WHAT YOU WILL DO >>
In your copy, reproduce each entry exactly and leave out the pictures.

EXCERPTED DATA >>
+++++
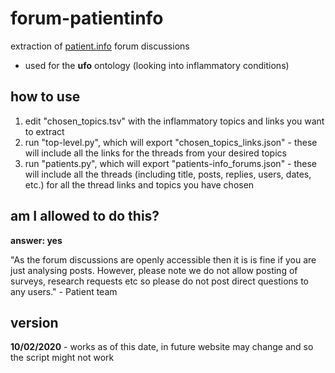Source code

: # forum-patientinfo
extraction of [patient.info](https://patient.info/forums) forum discussions

- used for the **ufo** ontology (looking into inflammatory conditions)

## how to use

1. edit "chosen_topics.tsv" with the inflammatory topics and links you want to extract
2. run "top-level.py", which will export "chosen_topics_links.json" - these will include all the links for the threads from your desired topics
3. run "patients.py", which will export "patients-info_forums.json" - these will include all the threads (including title, posts, replies, users, dates, etc.) for all the thread links and topics you have chosen

## am I allowed to do this?

**answer: yes**

"As the forum discussions are openly accessible then it is is fine if you are just analysing posts. However, please note we do not allow posting of surveys, research requests etc so please do not post direct questions to any users." - Patient team

## version

**10/02/2020** - works as of this date, in future website may change and so the script might not work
+++++
EXERCISE ANSWER >>
Source code

: # forum-patientinfo
extraction of [patient.info](https://patient.info/forums) forum discussions

- used for the **ufo** ontology (looking into inflammatory conditions)

## how to use

1. edit "chosen_topics.tsv" with the inflammatory topics and links you want to extract
2. run "top-level.py", which will export "chosen_topics_links.json" - these will include all the links for the threads from your desired topics
3. run "patients.py", which will export "patients-info_forums.json" - these will include all the threads (including title, posts, replies, users, dates, etc.) for all the thread links and topics you have chosen

## am I allowed to do this?

**answer: yes**

"As the forum discussions are openly accessible then it is is fine if you are just analysing posts. However, please note we do not allow posting of surveys, research requests etc so please do not post direct questions to any users." - Patient team

## version

**10/02/2020** - works as of this date, in future website may change and so the script might not work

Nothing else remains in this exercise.